Do you? Do you love yourself as much as you love the people who are most dear to you in your life? Do you feel madly in love with who you are?
If you said no, you are not alone.
There are many great practices out there which can help you open the door to self-love; such as looking in the mirror and practicing loving what you see or naming and bringing love to the parts of self that you already like. But, truly loving yourself means that you need to love all of yourself. Not just the parts that you easily like.
Loving and having compassion for all of you includes loving the parts that have been in lockdown and hiding out in the closet of your subconscious. These parts of you also desperately need your love too.
For in truly opening to love and compassion you show up for the parts that are the most difficult, such as the voices that are self-judgemental, harshly authoritarian, terrified and collapsed, as well as the most vicious, the voice of self-hatred.

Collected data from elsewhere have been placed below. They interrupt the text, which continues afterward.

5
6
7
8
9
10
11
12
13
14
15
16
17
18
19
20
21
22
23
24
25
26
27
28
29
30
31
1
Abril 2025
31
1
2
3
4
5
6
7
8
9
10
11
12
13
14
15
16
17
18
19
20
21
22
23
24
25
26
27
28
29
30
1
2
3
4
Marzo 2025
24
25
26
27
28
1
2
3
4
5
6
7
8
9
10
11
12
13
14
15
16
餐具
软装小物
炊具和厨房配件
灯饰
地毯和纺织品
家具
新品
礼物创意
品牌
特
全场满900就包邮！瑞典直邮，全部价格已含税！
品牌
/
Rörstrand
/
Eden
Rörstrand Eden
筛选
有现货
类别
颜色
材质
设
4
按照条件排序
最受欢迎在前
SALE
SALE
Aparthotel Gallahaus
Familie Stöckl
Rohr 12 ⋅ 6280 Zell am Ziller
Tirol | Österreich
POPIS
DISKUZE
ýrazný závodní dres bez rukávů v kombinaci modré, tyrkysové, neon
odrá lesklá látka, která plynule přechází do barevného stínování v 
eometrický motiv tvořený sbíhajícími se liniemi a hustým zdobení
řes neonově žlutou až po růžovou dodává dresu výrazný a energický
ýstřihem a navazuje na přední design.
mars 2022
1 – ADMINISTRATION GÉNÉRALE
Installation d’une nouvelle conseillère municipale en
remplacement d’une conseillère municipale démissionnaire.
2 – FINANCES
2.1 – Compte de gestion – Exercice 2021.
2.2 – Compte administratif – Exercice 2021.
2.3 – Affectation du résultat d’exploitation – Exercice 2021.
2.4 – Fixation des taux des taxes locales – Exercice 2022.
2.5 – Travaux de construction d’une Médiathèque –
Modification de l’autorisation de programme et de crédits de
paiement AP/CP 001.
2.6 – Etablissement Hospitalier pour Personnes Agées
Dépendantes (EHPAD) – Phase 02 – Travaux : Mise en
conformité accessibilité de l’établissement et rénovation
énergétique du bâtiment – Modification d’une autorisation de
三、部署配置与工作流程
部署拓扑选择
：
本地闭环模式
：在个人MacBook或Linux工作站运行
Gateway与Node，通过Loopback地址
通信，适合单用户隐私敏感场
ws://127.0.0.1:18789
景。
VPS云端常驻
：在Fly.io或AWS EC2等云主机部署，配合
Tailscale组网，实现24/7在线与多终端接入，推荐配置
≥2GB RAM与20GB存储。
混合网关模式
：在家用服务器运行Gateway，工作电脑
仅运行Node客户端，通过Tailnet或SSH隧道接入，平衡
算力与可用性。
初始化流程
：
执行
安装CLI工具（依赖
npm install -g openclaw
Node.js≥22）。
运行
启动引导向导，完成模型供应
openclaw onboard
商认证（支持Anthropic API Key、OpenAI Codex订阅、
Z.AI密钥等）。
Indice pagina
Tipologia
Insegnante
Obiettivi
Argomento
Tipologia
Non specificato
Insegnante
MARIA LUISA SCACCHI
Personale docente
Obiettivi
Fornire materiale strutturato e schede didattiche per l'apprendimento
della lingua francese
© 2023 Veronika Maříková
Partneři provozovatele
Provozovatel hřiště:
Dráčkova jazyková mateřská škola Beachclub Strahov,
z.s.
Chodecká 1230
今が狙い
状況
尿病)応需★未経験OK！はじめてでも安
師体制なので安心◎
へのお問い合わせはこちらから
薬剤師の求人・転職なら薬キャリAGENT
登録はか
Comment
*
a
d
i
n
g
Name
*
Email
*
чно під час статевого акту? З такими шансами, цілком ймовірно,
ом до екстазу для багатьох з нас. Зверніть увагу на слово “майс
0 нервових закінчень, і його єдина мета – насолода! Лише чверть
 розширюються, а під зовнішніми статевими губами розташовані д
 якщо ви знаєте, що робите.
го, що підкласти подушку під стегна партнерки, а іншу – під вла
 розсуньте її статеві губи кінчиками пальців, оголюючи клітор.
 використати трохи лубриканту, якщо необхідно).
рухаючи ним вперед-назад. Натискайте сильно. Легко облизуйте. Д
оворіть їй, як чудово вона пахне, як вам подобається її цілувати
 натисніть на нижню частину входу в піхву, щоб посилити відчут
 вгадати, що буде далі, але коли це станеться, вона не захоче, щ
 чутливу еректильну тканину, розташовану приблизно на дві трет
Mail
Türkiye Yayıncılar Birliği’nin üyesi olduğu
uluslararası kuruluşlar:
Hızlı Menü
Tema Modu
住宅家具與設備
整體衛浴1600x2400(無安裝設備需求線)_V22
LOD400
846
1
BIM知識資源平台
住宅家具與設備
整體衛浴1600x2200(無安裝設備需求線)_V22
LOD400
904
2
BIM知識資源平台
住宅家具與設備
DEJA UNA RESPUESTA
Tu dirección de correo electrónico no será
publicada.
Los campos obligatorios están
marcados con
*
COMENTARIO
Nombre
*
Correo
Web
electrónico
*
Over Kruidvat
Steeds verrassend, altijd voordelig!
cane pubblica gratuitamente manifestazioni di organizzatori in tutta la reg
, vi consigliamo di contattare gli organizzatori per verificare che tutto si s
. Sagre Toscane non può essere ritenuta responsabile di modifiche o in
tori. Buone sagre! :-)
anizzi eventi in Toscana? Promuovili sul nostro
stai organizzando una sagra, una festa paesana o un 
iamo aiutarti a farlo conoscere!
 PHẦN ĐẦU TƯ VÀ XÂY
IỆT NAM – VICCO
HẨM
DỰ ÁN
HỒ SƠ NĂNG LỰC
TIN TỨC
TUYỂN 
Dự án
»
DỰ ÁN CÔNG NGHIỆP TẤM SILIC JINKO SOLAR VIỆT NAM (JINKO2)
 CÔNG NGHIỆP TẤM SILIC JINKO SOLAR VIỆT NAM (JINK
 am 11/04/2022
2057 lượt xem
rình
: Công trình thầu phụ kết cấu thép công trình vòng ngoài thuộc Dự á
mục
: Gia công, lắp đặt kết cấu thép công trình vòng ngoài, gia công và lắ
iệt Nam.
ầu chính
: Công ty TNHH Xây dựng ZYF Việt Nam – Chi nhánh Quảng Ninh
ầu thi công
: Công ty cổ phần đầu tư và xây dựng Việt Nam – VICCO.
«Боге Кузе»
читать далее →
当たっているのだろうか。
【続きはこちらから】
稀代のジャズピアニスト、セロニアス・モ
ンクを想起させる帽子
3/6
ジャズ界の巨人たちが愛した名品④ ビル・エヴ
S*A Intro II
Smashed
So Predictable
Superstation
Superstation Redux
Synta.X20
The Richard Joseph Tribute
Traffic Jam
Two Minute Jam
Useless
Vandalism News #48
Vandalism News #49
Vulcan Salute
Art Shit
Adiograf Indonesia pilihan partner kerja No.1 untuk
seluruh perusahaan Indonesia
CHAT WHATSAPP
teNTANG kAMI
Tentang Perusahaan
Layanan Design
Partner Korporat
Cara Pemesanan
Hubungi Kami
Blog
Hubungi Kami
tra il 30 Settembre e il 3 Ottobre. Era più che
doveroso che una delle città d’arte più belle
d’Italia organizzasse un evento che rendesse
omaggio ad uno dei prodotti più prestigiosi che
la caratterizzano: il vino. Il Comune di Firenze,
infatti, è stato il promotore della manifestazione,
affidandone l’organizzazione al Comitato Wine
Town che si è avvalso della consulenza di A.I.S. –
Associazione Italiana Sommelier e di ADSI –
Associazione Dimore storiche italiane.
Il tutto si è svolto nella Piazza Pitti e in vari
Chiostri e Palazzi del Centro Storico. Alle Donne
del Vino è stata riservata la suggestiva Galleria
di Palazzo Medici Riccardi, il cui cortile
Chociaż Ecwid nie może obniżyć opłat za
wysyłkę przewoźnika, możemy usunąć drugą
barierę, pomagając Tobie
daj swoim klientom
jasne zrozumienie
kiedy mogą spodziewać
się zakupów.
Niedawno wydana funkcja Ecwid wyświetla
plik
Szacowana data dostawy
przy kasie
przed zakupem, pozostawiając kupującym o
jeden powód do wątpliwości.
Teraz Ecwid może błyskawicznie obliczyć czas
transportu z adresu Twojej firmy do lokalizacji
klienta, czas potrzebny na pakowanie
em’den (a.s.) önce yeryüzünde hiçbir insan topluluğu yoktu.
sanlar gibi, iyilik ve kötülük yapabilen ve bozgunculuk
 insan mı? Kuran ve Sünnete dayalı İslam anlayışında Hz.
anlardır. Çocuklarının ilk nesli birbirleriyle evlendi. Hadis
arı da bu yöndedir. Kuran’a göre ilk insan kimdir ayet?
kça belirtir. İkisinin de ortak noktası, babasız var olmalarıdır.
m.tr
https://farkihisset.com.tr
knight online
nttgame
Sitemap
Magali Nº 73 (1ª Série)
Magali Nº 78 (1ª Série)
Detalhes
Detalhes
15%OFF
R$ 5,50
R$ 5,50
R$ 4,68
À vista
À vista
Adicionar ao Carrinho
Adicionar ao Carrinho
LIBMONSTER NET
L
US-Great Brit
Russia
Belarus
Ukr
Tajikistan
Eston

For many, you might find yourself negate these comments and say, “Oh, this is not me”. However, I encourage you to really step back and take a good long look at yourself. How often do you judge yourself? How often do you have a sinking feeling in the pit of your stomach conveying the feeling that you are not good enough? Perhaps even worthless?
These voices are virulent in the collective unconscious of our society; they are inherited, they are created as a response to trauma, they are socialized from living in this society and they travel with us from experiences in our past lives.
Wherever they come from we know them because we feel terrible when they are running. They treat us in the most unloving ways. You probably wouldn’t even hang out with others who treat you this terribly. Yet these voices treat you rotten and they arise from within you. How can you step into knowing yourself as a divine being with these voices running?
You don’t find your way out of the traps of negative self-talk by judging or critiquing the voices back. They are doing a very good job of that already. Your way out is to open to loving and having compassion for these parts of self. For these aspects of self typically come from deeply painful experiences and they need to be brought back into to the light of loving acceptance from your higher self.
For your higher self has the ability to put these parts at ease, to help them remember that no matter what has happened that they are loved and are connected to the higher consciousness of the divine.
As a sovereign being engaging your free will consciousness you have the divine right to claim and Love ALL parts of your being and bring them back home into the loving arms of your spirit.
Are you ready to reclaim this Love for ALL parts of you?